Mr Safronenko brought an action for defamation against the editors of the newspaper Priazovskiy Kray, the applicant and Ms I. in the Leninskiy District Court of Rostov-on-Don and sought damages in the amount of 300,000 Russian roubles (RUR). He claimed, in particular, that five passages contained in the article were untrue and damaging to his honour and reputation.
On 4 February 2005 the Leninskiy District Court found for the claimant. It ordered the editors of the newspaper Priazovskiy Kray to publish a retraction of the information contained in the article. The court also awarded the claimant RUR 5,000 for non-pecuniary damage, to be paid jointly by all the defendants.
The defendants appealed against the judgment. The applicant claimed that the first-instance court had failed to draw a distinction between statements of fact and value judgments. The court had also found that the applicant had failed to support statements of fact by appropriate evidence, whereas such evidence had been submitted to the court. Furthermore, the court had ordered the defendants to publish a retraction of all the information contained in the article, whereas the action brought by the claimant had concerned only five passages. Accordingly, in the operative part of the judgment the court had gone beyond the scope of the claimant's action.
On 28 February 2005 the Rostov Regional Court upheld the judgment on appeal.
COMPLAINTS
THE LAW
The Court, having regard to the events that occurred after the notice of the application had been given to the Russian Government and after they had submitted their observations on the admissibility and merits of the case, considers that it does not have to examine the present application and that Article 37 § 1 of the Convention should be applied. That provision, in its relevant part, reads:
“1. The Court may at any stage of the proceedings decide to strike an application out of its list of cases where the circumstances lead to the conclusion that
the applicant does not intend to pursue his application;
...
However, the Court shall continue the examination of the application if respect for human rights as defined in the Convention and the Protocols thereto so requires.”
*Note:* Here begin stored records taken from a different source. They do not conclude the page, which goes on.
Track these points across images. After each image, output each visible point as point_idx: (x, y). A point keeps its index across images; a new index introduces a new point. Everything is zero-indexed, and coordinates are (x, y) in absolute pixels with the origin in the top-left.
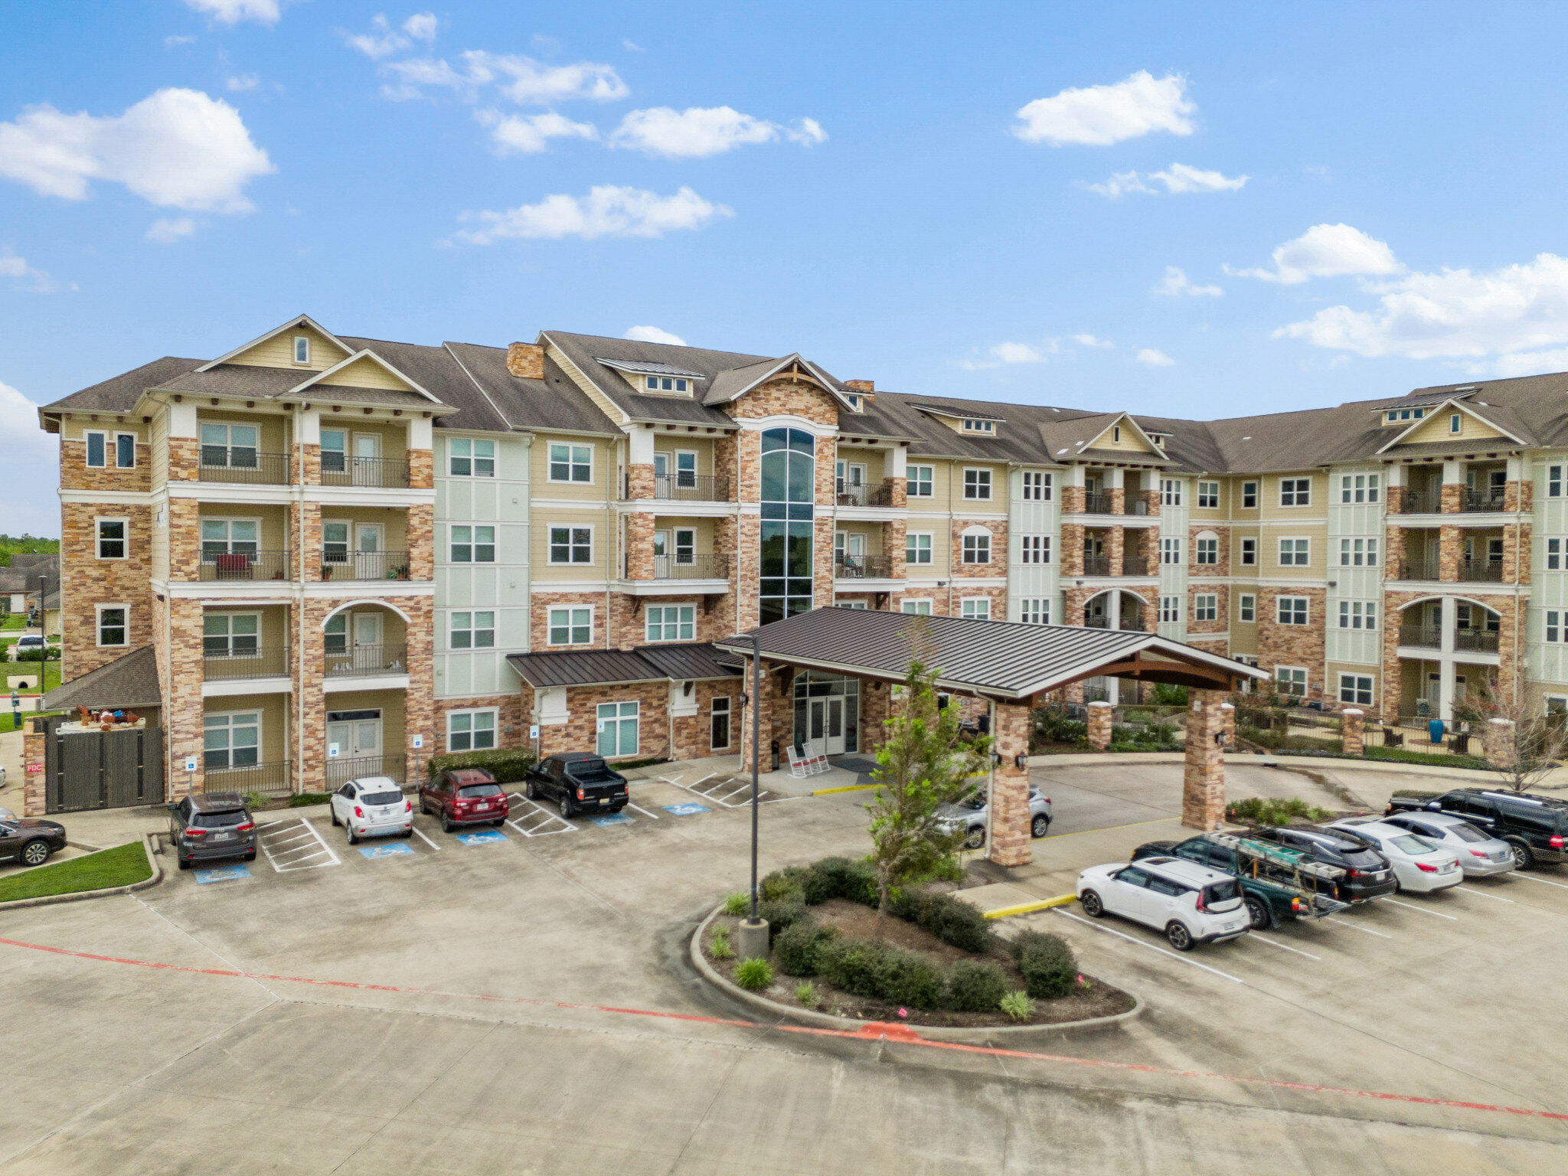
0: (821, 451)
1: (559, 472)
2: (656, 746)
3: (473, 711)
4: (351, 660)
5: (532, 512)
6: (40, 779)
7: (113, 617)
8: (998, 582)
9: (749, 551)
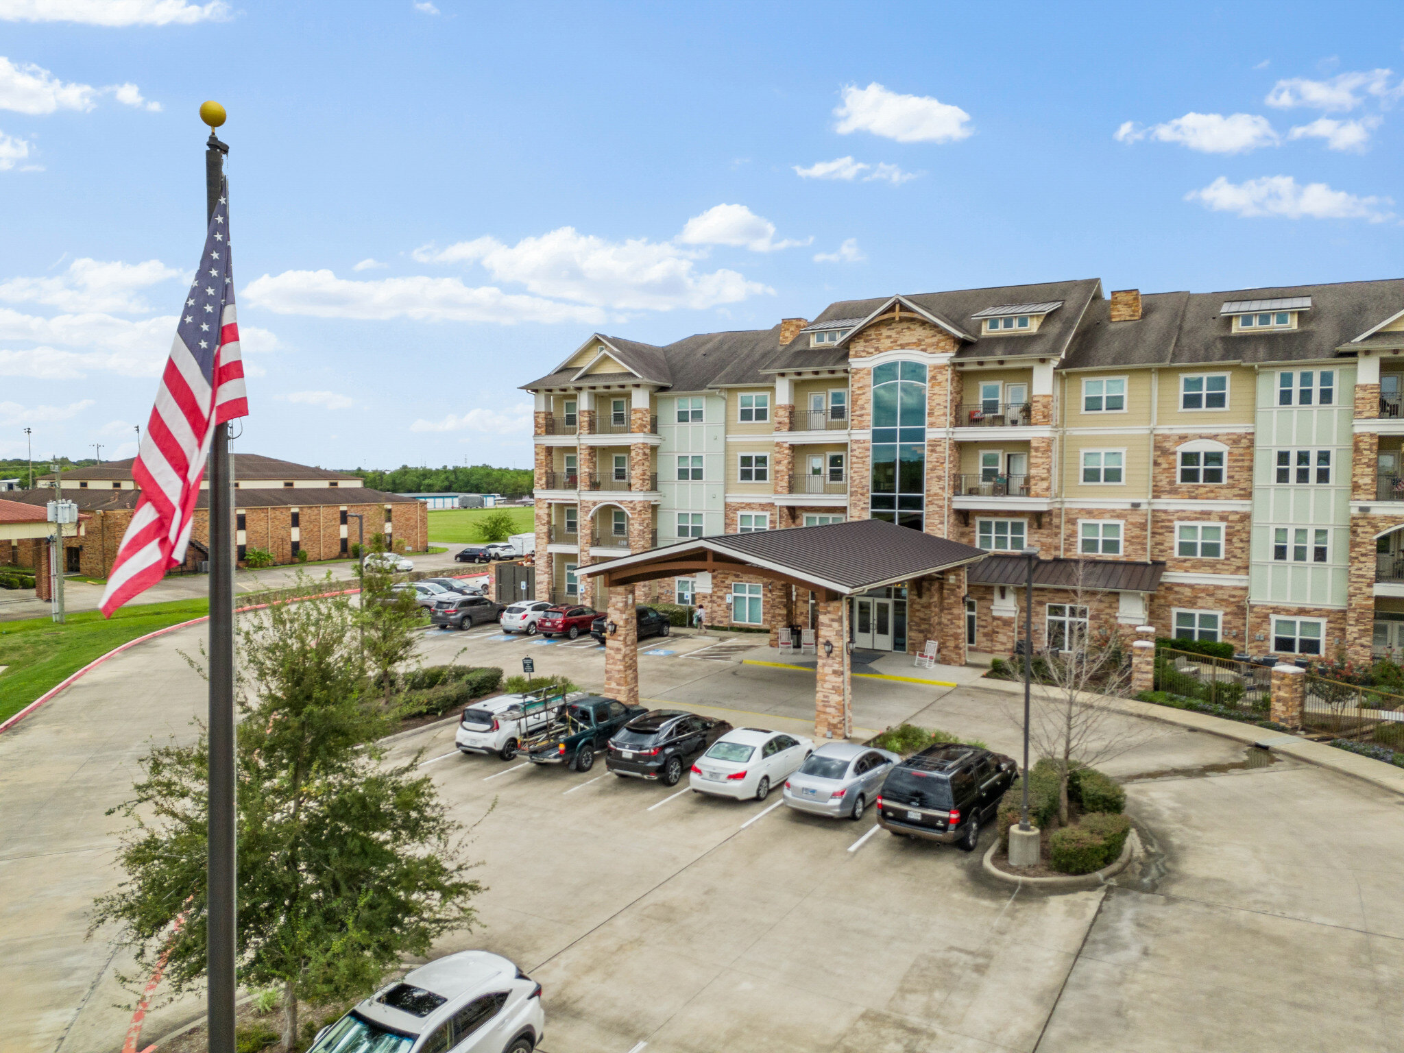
0: (934, 378)
1: (746, 415)
5: (727, 446)
8: (1238, 506)
9: (859, 471)
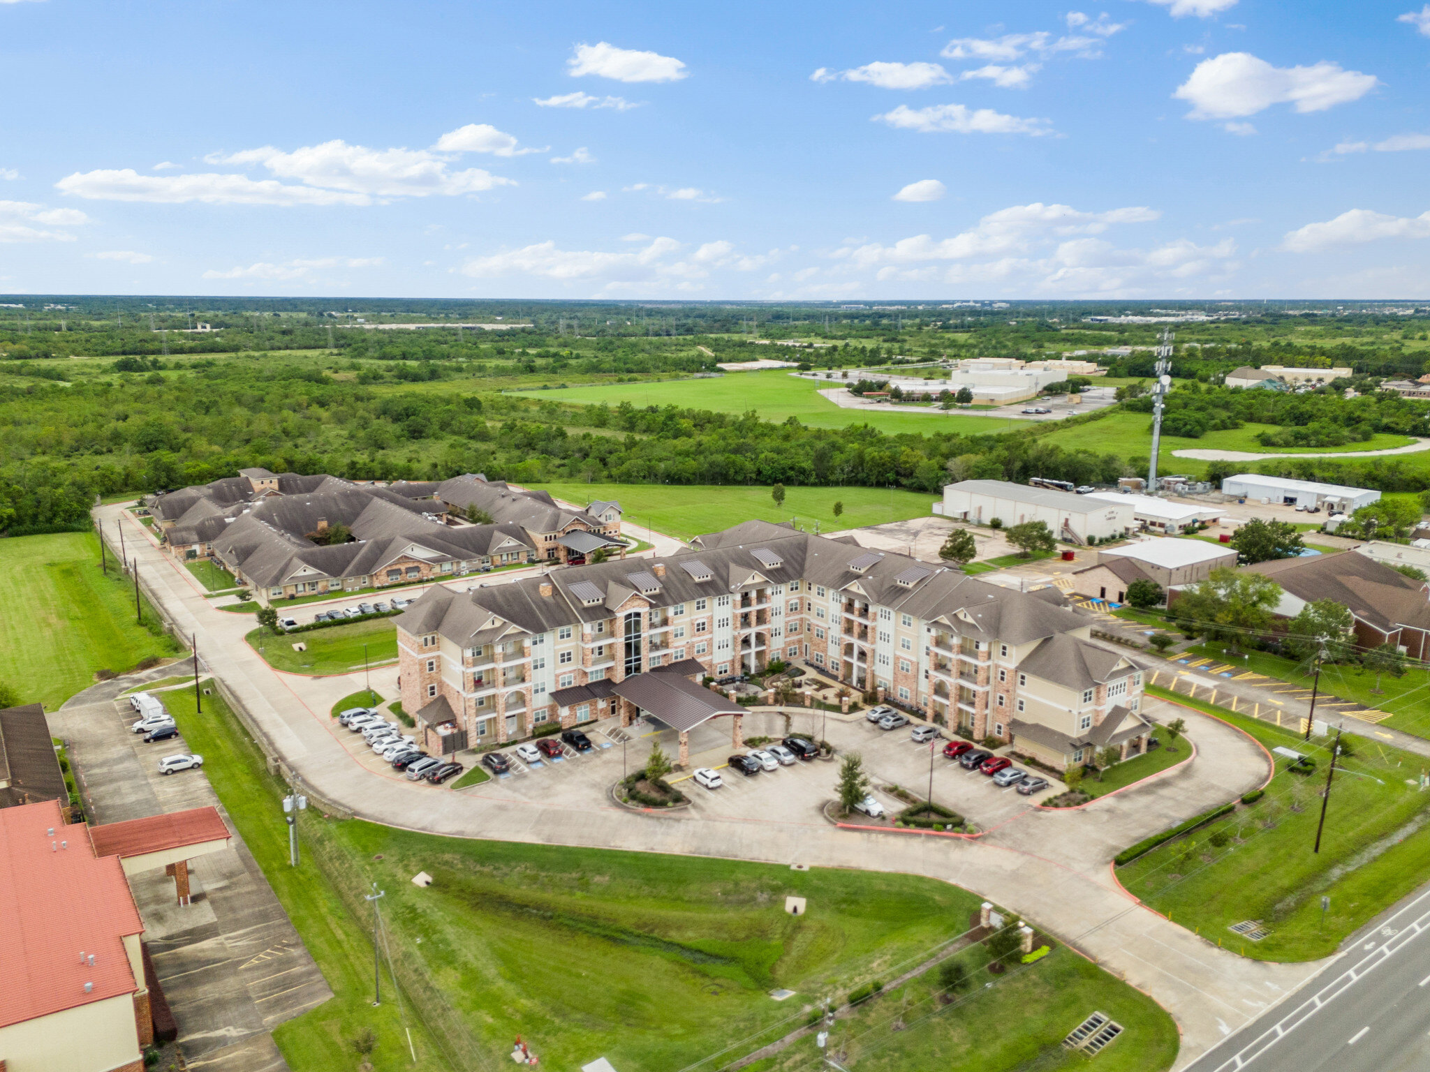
0: (644, 616)
1: (562, 637)
2: (594, 717)
3: (540, 711)
4: (512, 705)
6: (441, 746)
7: (432, 688)
8: (709, 636)
9: (621, 652)
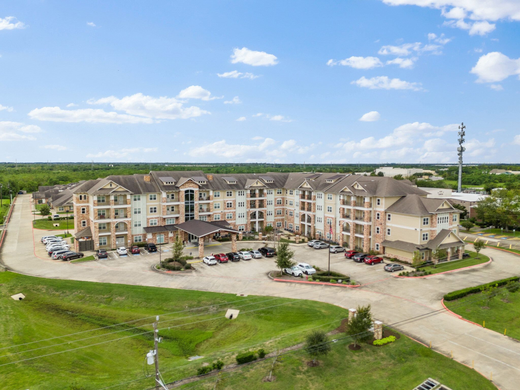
0: (196, 192)
1: (151, 199)
2: (167, 241)
3: (138, 236)
4: (119, 229)
5: (147, 205)
6: (78, 247)
7: (84, 222)
9: (183, 210)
In this respect the Court notes that on 11 January 2007 the Registry informed the applicant in a letter that notice of the application had been given to the respondent Government. On 22 June 2007 the Registry sent the applicant the Government's observations on the admissibility and merits of the application and invited him to submit his observations in reply by 24 August 2007. The applicant did not reply. On 30 November 2007 the Court advised the applicant in a letter sent by registered mail that he had not complied with the time-limits for submission of his observations, and that in the absence of an application for extension of the time-limits the Court might conclude that he was no longer interested in pursuing the application and decide to strike it out of its list of cases. The applicant did not reply. On 24 January 2008 the Court received its letter of 30 November 2007 returned by the post on account of the applicant's failure to claim it and the expiry of time-limits for its storage. The Court received no further correspondence from the applicant.
In these circumstances, having regard to Article 37 § 1 (a) of the Convention, the Court concludes that the applicant has lost interest in his application and no longer intends to pursue it before the Court. Furthermore, in accordance with Article 37 § 1 in fine, the Court finds no special circumstances regarding respect for human rights as defined in the Convention and its Protocols which require the examination of the application to be continued.
For these reasons, the Court unanimously
Decides to discontinue the application of Article 29 § 3 of the Convention and to strike the application out of its list of cases.